Poindexter may be on the way out after all
Heard on NPR tonight that it's rumored John Contragate Total Information Awareness Terror Futures Poindexter may in fact be clearing out his desk drawers.
My prediction: he'll become a Fox News talking head. They'll trot him out as a security advisor/terrorism expert whenever they need the neocon spin on the latest trampling of the Bill of Rights.
What the President knew and how he knew it
30 years ago, Howard Baker asked "What did the President know and when did he know it?" Now, surviving Nixon crony Jeb Stuart Magruder says that Tricky Dick had intimate knowledge of the Watergate break-in from the beginning--because he
personally ordered it.
The question in the eighties was what another Republican President knew and when he knew it. By law, we ought to have learned a bit about Ronald Reagan and the Iran-Contra affair before now, from Presidential papers that should have been released to the public. But George W., alternately citing Executive Privilege and National Security (the traditional twin refuges of potentially embarrassed Republicans), has refused to hand over documents from when Bushdaddy was veep.
Meanwhile, questions about the younger Bush and his buddies continue to pile up. From the hard-drinking, coke-snorting, AWOL-from-the-Guard years he refuses to discuss, to the shady dealings before and after the 2000 election, to the breakdown of security that led to his "lucky trifecta" of 2001, to the blatant lies of 2002 and 2003, there's a lot to be answered for. You have to wonder, 30 or 40 years from now, what the last surviving Bush Leaguers will have to reveal about this President, how much he knew, and how active a hand he had in the abuses, atrocities, and outrages that have characterized his time in office.
Terror market won't open after all
DARPA, its hand forced by overwhelming negative publicity, today
closed the so-called Policy Analysis Market before it opened.
Paul Wolfowitz, according to Reuters, told senators that while the Pentagon was supposed to be iaginative, "it sounds like maybe they got too imaginative." (Gee, ya think?)
Sen. John Warner (R-VA) was quoted as saying it was a plan that "might not be a good idea at this time." After meeting with Warner, Anthony Tether of DARPA declared the terror futures market "finished."
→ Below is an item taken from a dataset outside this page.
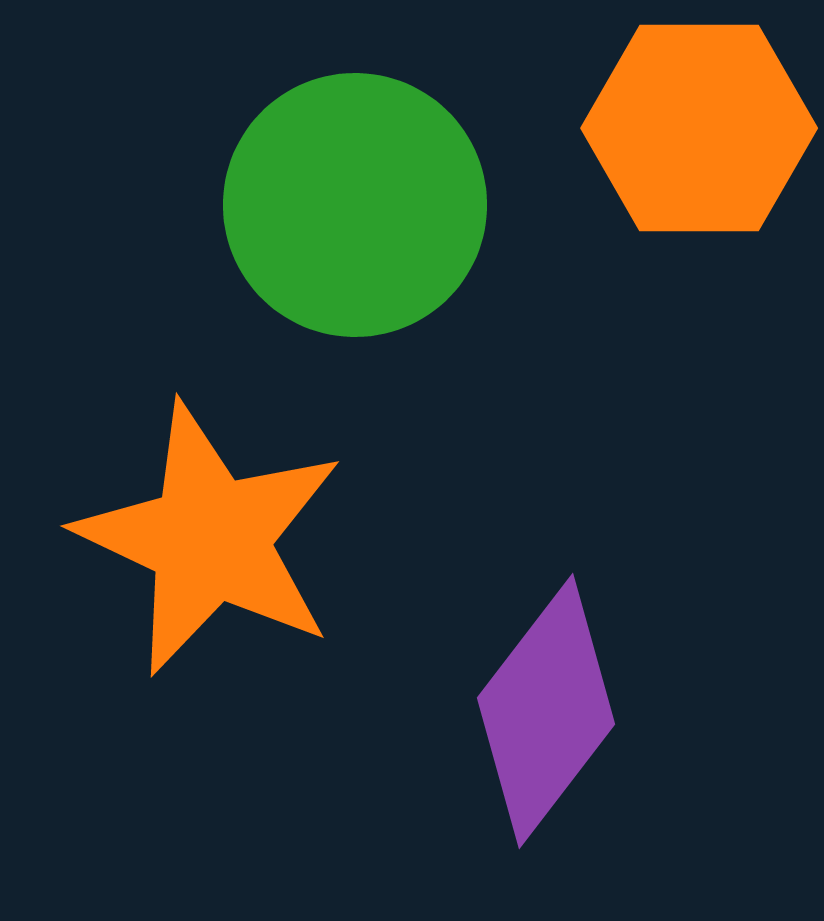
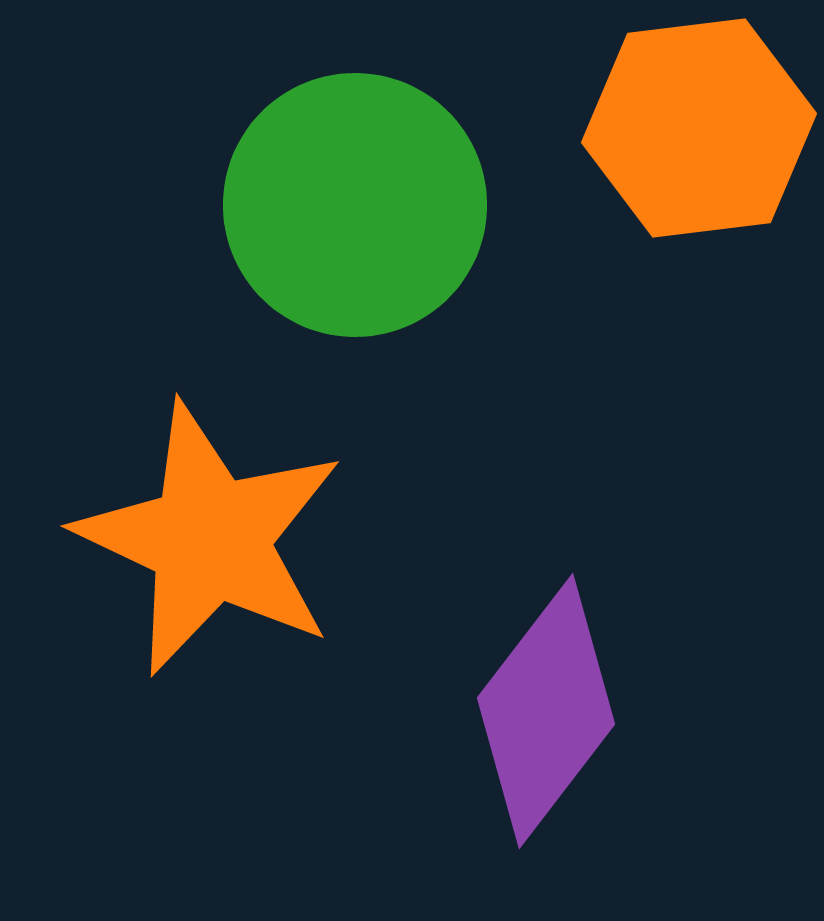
orange hexagon: rotated 7 degrees counterclockwise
Sen. Pat Roberts of Kansas (R-KS) said "I think they are way off base and somebody should bear that responsibility."
The program came under the auspices of Bush crony John Poindexter, the formerly convicted (technically acquitted) felon of Contragate and "Total Information Awareness" infamy; but Tether said he saw no reason why Poindexter's would be the head to roll.
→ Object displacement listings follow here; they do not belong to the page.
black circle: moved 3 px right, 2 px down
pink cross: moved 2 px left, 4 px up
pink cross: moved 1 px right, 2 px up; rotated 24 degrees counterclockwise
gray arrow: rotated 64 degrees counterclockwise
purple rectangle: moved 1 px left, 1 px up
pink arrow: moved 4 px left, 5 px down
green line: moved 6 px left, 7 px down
He's right. By this time next week, the Bush League will probably have found a way to make the whole thing go away, or better yet, blame it on Bill Clinton.
DARPA plans to funnel assassination money
If someone bet you $10,000 that a brick would not be thrown through your neighbor's front window this weekend, what would you do?
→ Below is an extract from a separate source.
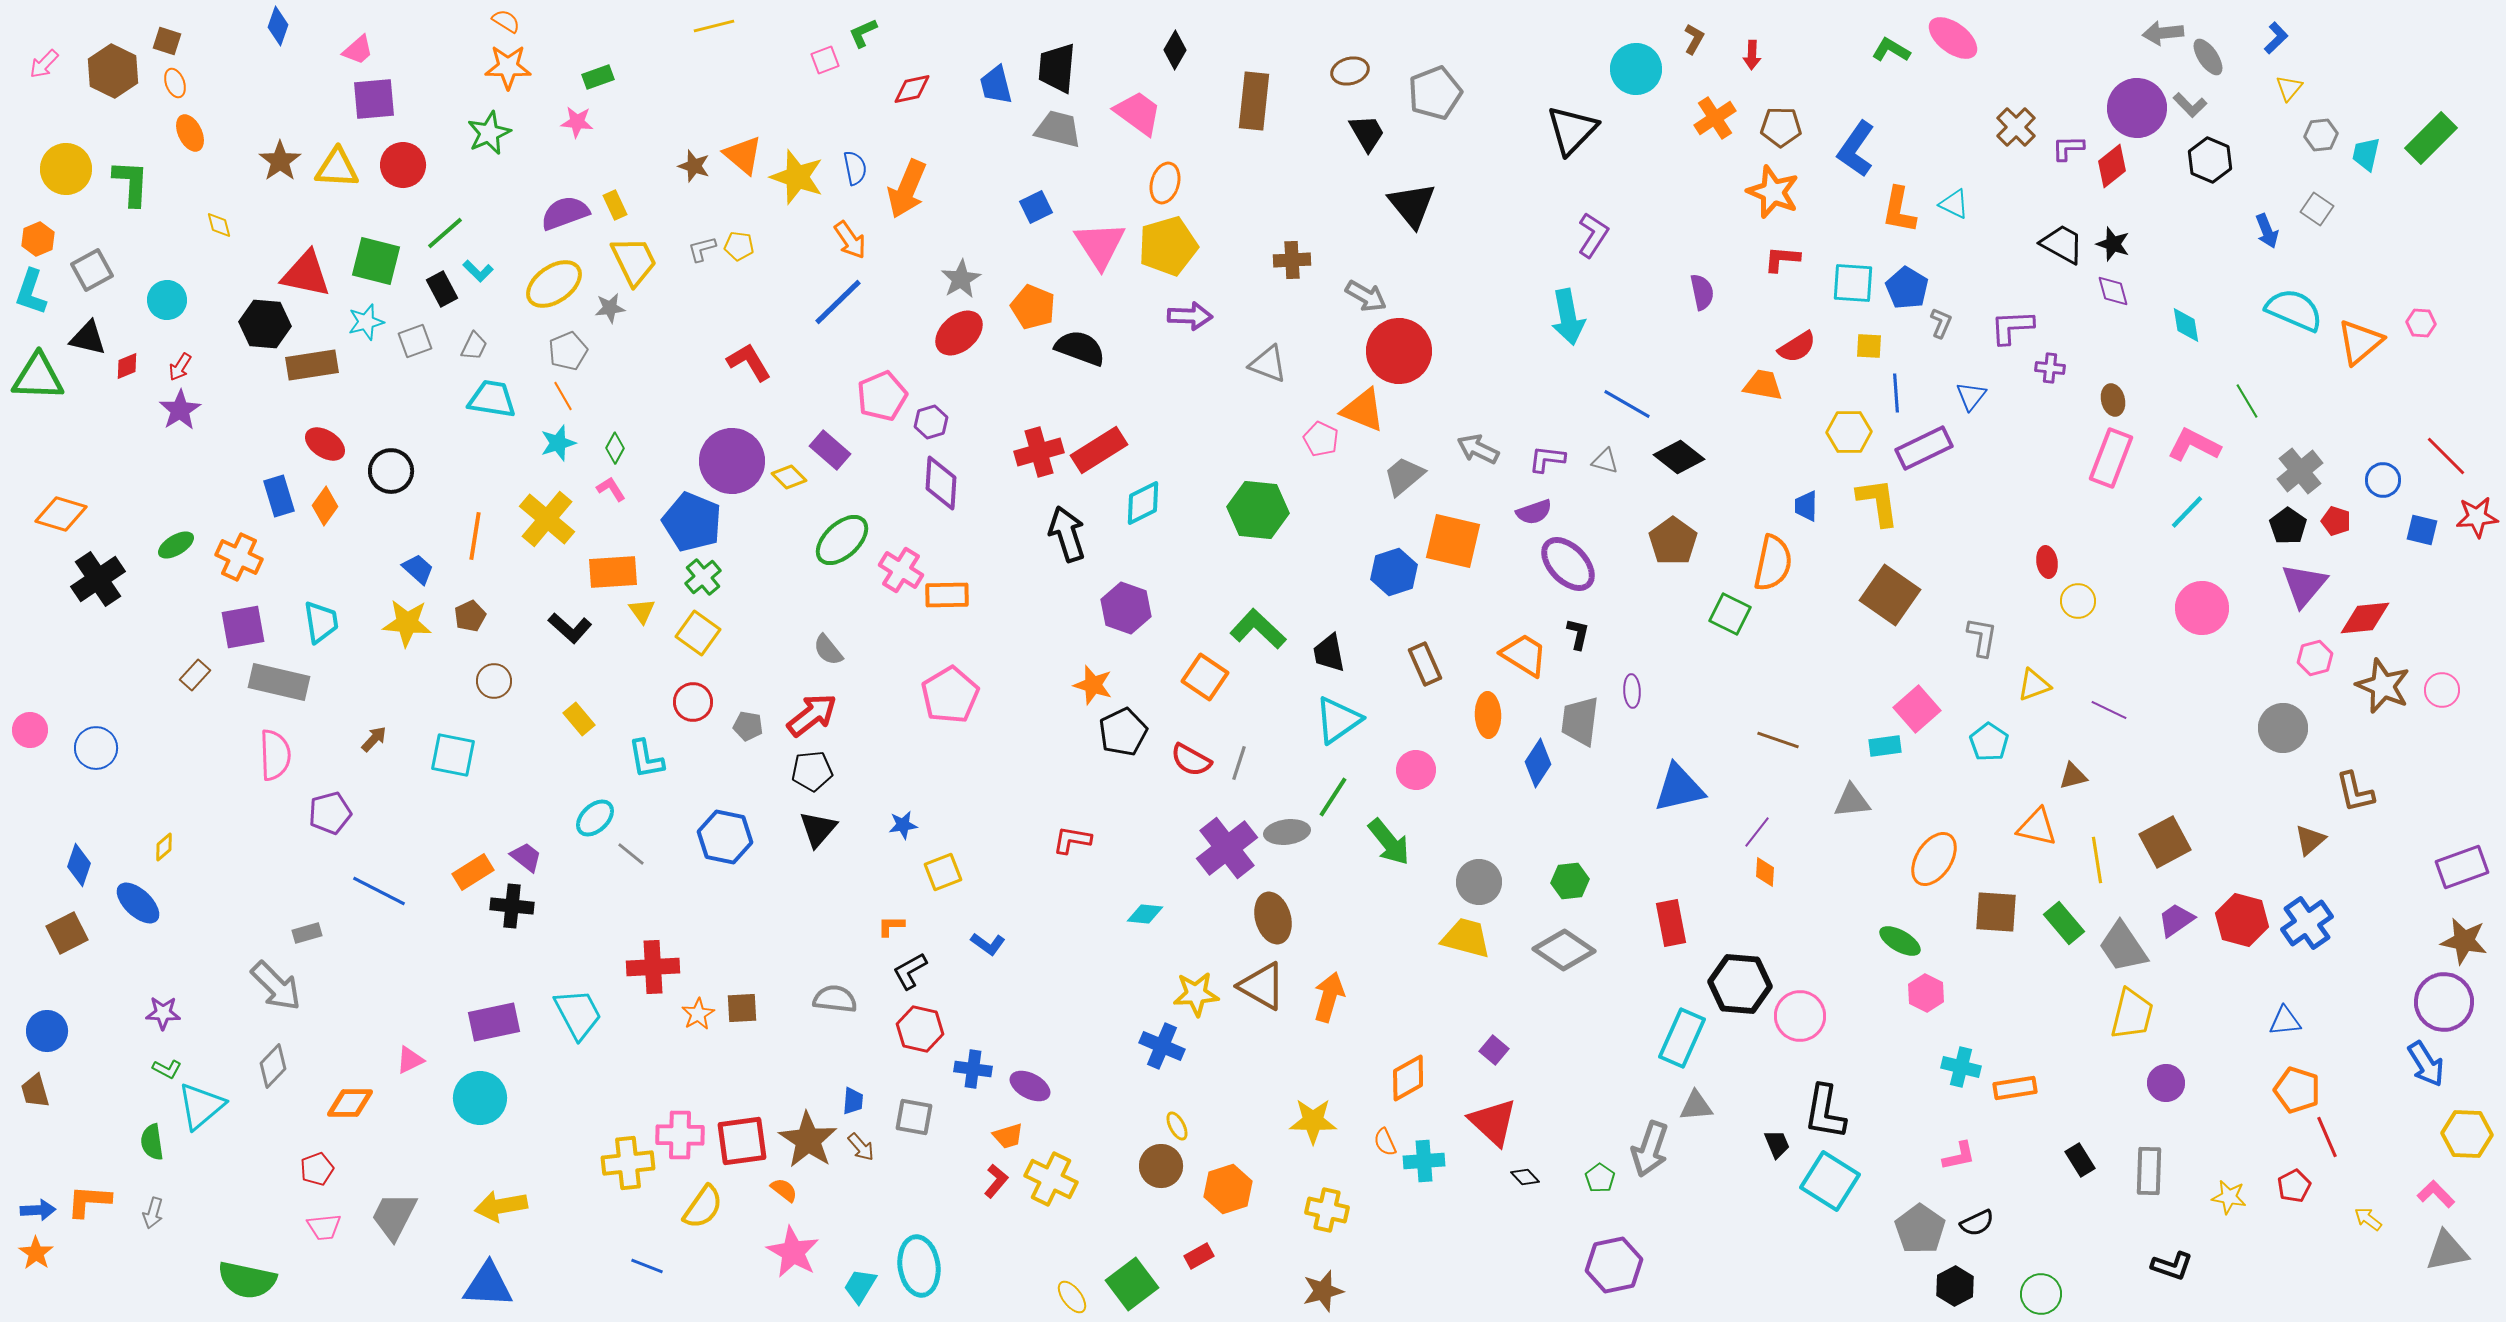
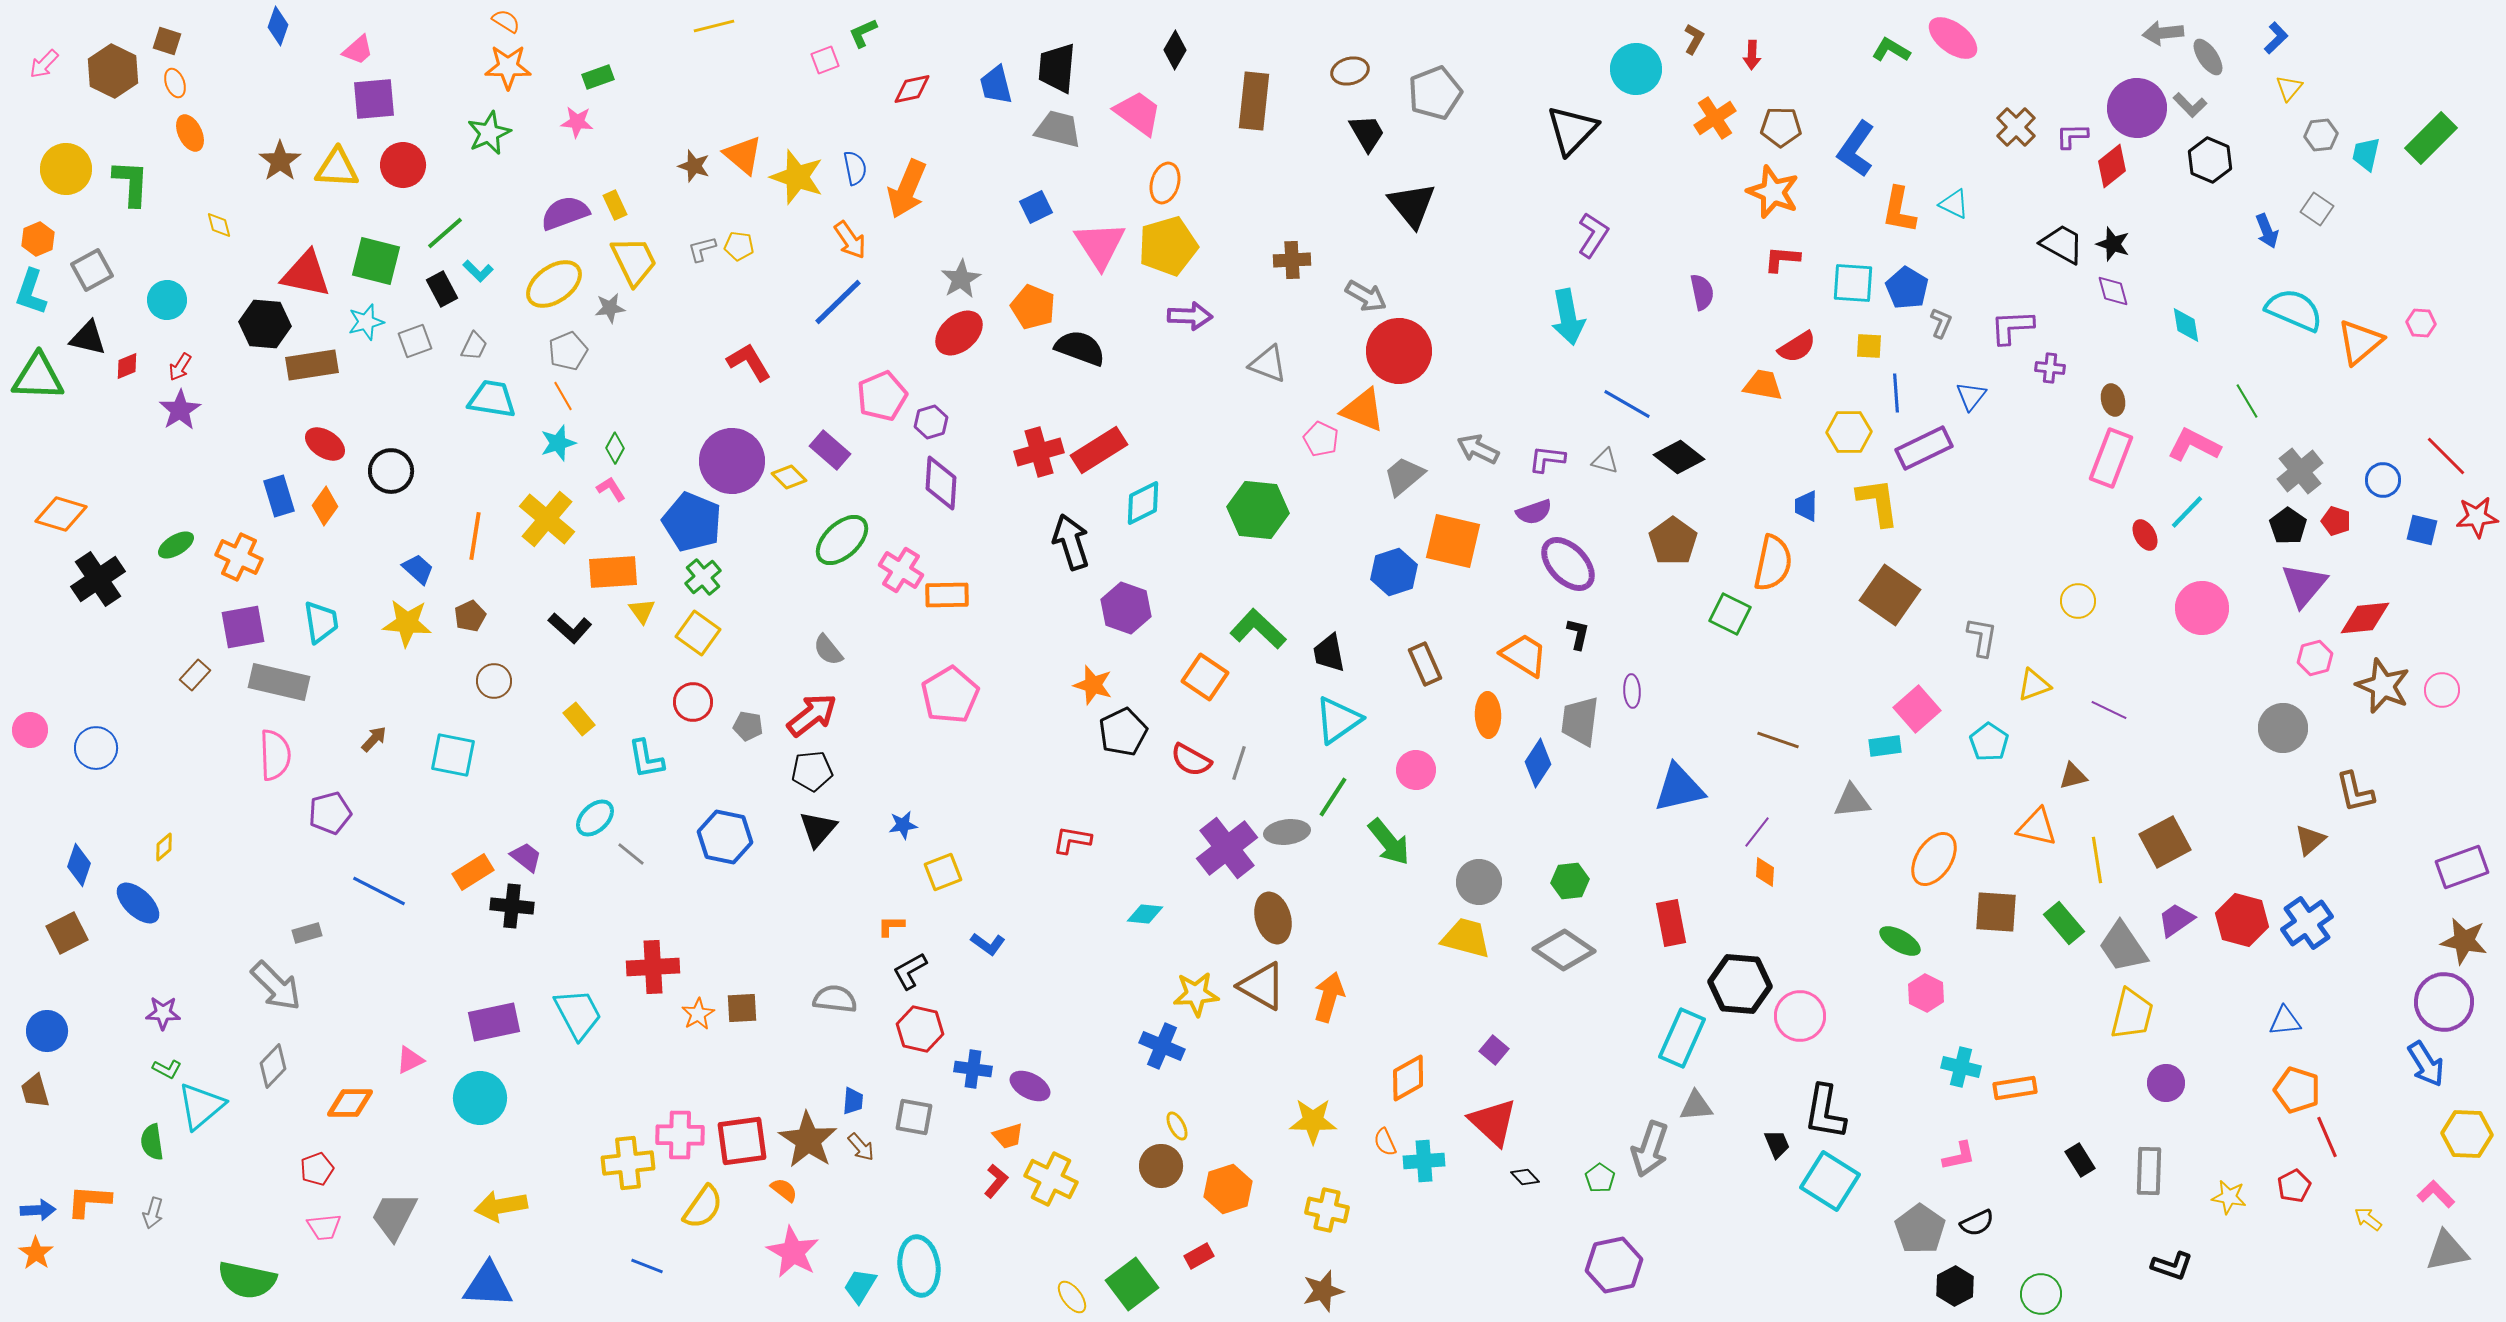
purple L-shape at (2068, 148): moved 4 px right, 12 px up
black arrow at (1067, 534): moved 4 px right, 8 px down
red ellipse at (2047, 562): moved 98 px right, 27 px up; rotated 20 degrees counterclockwise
Me, I'd offer my neighbor $1,000 plus repair expenses to let me heave a brick through his window. I'm sure there are plenty of others who wouldn't ask permission.
What if a group of investors were to bet all comers a few million dollars that a particular Mideast government would not fall, or a particular political leader would not be assassinated, within a few months or a year? Wouldn't that be tantamount to offering a bounty?
But that's just the kind of bet that DARPA, The Economist, and Net Exchange are planning to broker. Starting August 1, they're signing up investors in a "
futures market" on terror. An
Associated Press report says:
The market would work this way. Investors would buy and sell futures contracts — essentially a series of predictions about what they believe might happen in the Mideast. Holder of a futures contract that came true would collect the proceeds of investors who put money into the market but predicted wrong.
A graphic on the market's Web page showed hypothetical futures contracts in which investors could trade on the likelihood that Palestinian leader Yasser Arafat would be assassinated or Jordanian King Abdullah II would be overthrown....
Traders who believe an event will occur can buy a futures contract. Those who believe the event is unlikely can try to sell a contract.
So, of course, can those who believe the event is worth a price.
Best of all (from their point of view), the "investors" would be anonymous. Terrorism for hire, with anonymity and deniability for those doing the hiring.
If this were fiction, nobody would publish it; it's too outrageous to be believed, and too stupid to be seriously proposed. Oh, wait--this is the Bush League's America;
nothing is too outrageous or
too stupid.
Having already spent over half a million dollars on this program, says the AP, the Pentagon has asked for another $3 million next year and $5 million in 2005. And they'll get it, if the House of Representatives has their way.
OK, last time it was two weeks, this time it was two months. I plead temporary insanity. I've been enjoying myself, playing games, playing with the dogs, playing my guitar...fiddling, as it were, while Rome burned.
But, dammit, this stuff is important. And things aren't getting any better in the homeland. The Bush league is still pulling the wool over America's eyes, and for the most part, the press is still colluding by its silence. It's up to us all to make our voices heard.
So I'm back. I apologize for my negligence of the past few months, and pledge not to go AWOL again.